The streets near our office in Xindian were packed this afternoon with people making offerings to mark the impending arrival of Ghost Month. This officially starts tomorrow on the 15th day of the seventh month of the lunar calendar (中元節), upon which all the ghosts and spirits are believed to emerge from hell to haunt the earth.
Ghost Month is a big deal in Taiwan, though not in China. There are a lot of Buddhist and Taoist ceremonies held on the island during this period to appease the ghosts and spirits and show respect to deceased ancestors. It’s considered best to avoid medical procedures, house-moving, swimming, marriages, and other activities because of the increased risk of incurring ill fortune.
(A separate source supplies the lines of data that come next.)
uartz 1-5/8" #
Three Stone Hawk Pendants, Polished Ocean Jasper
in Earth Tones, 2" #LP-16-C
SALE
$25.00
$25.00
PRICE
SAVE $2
The next major event in the lunar calendar after Ghost Month draws to a close is Mid-Autumn Festival (中秋節), which takes place on Monday September 24. Moon cakes will no doubt start appearing in abundance in preparation for the celebration of that.
One of the things I most enjoy about living in Taiwan is having the opportunity to experience Chinese traditional culture at first hand – whether it’s looking at the colorful offerings displayed on the streets during festivals or going to the temple with my wife to “baibai” (拜拜) at the weekend.
Nowhere else in the world has this remarkable millennia-old culture been preserved so faithfully and nurtured with such vigor and vibrance. In this rapidly changing world, it provides a pivotal role in linking the past to the present and the future.